# Cleaning charter school data using pandas

![Panda school](http://78.media.tumblr.com/885b93160e4a1d0ab595ade6434110d4/tumblr_mr8dc2FQG21raju2zo1_1280.jpg)

The [NCES CCD Public School Universe Surveys](https://nces.ed.gov/ccd/pubschuniv.asp) include data on enrollments, free/reduced price lunch, staff size, etc. for all public schools in the US ranging from the years 1986 to 2006. I have merged information on school status, address, reconstitution, and charter school status for a range of years  the years of 1998-99 (when charter school flags were first included in these data) to 2016-17 (the most recent data, which is preliminary as of January 2018) with the full data for the year 2014-15--the most recent year of full school data as of Fall 2017 (although as of Jan. 2018 full data is now available for the year 2015).

§ **What you have to do**
Answer these questions about the charter school data page:
1. Which library does the title say is used to clean the data?
2. In which school year were charter school flags first included in the data?
3. The merged information is combined with the full data for which year?

(Dataset items)
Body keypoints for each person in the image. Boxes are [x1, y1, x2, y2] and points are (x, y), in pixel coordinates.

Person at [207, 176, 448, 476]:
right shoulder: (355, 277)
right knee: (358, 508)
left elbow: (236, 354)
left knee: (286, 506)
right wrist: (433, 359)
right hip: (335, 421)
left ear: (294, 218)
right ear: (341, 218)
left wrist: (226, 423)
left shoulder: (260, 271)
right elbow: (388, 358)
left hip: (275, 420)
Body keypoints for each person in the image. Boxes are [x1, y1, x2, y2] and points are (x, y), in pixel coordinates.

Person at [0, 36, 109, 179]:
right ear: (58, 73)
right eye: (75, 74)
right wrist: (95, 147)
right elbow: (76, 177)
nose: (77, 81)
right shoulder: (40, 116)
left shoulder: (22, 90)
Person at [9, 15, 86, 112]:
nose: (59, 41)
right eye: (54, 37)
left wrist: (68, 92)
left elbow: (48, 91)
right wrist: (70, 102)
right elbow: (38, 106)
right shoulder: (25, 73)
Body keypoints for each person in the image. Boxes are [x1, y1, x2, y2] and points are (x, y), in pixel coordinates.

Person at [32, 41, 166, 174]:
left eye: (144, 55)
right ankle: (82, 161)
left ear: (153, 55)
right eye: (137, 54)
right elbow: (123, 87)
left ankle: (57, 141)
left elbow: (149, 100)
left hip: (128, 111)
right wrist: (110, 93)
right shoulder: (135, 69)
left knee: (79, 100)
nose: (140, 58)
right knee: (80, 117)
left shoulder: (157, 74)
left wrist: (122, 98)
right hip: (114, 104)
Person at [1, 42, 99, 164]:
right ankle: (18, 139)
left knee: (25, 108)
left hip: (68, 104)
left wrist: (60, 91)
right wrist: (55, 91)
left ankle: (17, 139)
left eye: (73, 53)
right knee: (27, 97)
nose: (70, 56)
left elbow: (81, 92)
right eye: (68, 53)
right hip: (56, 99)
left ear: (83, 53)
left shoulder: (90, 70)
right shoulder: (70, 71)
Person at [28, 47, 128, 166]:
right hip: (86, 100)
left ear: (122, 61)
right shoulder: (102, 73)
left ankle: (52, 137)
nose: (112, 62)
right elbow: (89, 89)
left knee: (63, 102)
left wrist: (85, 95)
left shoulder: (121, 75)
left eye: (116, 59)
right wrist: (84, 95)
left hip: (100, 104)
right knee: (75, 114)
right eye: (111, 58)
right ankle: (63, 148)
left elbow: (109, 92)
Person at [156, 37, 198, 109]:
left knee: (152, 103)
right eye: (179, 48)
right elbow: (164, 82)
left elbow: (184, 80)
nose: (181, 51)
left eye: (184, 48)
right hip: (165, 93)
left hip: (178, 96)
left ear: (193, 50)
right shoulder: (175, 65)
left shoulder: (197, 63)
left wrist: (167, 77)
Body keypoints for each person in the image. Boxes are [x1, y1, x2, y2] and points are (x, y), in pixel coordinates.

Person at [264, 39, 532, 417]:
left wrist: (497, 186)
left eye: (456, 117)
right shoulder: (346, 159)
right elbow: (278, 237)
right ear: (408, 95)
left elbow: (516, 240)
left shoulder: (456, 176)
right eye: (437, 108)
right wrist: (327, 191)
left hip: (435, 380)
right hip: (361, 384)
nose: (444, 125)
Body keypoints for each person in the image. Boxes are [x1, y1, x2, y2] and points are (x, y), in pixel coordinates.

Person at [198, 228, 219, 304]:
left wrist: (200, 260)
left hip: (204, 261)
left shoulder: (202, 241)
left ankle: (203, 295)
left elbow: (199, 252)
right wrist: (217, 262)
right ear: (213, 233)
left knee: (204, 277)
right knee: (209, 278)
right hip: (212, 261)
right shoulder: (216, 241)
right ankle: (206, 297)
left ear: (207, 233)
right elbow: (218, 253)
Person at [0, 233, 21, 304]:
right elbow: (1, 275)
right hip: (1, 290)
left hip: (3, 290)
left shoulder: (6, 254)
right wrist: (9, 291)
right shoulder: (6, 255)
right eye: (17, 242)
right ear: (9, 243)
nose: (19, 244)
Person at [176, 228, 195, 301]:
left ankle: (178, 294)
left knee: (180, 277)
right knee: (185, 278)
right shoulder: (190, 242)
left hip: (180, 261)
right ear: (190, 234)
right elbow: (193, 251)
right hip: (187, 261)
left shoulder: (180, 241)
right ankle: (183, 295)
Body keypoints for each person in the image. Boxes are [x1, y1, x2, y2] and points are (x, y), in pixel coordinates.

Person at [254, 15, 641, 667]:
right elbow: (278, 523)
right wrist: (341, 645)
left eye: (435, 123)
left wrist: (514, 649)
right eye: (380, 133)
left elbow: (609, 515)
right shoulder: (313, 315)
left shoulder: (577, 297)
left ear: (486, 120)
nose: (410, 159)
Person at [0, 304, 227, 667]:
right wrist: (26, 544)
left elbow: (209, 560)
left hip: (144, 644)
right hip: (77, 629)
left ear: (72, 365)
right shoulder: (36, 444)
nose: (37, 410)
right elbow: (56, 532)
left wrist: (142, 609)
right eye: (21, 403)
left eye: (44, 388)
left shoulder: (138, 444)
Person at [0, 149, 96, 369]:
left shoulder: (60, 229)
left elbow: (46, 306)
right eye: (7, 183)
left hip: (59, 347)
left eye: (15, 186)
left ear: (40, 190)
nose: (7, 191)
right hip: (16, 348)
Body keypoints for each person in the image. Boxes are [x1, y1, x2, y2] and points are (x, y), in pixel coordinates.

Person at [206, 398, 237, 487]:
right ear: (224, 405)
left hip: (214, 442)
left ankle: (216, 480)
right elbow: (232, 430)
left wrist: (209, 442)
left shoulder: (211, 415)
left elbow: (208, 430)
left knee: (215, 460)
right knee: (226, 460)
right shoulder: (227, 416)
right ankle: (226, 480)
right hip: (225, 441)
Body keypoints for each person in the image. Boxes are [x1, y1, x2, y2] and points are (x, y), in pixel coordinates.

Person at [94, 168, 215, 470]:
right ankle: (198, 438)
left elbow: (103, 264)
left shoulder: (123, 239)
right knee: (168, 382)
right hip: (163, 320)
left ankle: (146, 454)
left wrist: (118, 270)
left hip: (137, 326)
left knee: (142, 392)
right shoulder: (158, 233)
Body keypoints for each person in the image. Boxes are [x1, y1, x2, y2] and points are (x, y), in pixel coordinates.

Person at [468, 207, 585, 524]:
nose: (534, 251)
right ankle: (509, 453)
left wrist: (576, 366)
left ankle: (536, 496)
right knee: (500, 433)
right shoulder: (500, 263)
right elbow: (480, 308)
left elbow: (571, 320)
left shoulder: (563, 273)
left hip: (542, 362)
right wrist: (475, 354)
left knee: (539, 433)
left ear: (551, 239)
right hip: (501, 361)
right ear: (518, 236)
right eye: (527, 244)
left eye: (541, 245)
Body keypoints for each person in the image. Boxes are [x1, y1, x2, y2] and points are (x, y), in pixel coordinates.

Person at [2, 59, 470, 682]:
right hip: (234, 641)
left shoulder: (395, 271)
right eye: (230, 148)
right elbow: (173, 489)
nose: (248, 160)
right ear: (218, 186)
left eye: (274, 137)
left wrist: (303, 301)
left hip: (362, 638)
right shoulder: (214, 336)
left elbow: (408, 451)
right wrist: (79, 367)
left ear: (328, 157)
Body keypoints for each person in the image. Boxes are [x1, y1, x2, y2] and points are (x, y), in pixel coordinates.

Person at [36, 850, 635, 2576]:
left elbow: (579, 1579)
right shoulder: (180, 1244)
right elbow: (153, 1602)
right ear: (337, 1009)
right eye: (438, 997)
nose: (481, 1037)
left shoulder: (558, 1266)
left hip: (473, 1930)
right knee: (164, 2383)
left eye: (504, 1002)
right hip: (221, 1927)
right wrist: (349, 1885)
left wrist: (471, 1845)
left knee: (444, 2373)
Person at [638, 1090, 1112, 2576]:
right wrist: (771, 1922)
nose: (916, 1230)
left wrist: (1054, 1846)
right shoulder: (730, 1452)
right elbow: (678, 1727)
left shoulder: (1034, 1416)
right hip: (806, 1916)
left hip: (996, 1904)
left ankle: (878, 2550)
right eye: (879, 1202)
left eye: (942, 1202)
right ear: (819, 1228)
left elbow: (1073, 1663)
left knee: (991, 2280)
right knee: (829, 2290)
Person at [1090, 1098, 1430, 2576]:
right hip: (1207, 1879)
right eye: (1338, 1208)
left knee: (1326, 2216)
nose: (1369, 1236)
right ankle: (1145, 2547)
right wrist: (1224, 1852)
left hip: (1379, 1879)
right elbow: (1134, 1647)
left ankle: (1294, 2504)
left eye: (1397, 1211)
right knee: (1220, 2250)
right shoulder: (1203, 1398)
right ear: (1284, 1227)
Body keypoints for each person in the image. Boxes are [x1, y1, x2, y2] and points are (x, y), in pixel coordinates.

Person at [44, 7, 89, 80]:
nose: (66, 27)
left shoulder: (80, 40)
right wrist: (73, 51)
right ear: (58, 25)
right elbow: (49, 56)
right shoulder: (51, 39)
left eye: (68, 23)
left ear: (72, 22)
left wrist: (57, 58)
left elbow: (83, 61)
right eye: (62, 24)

§ **Answer for this exercise**
1. pandas
2. 1998-99
3. 2014-15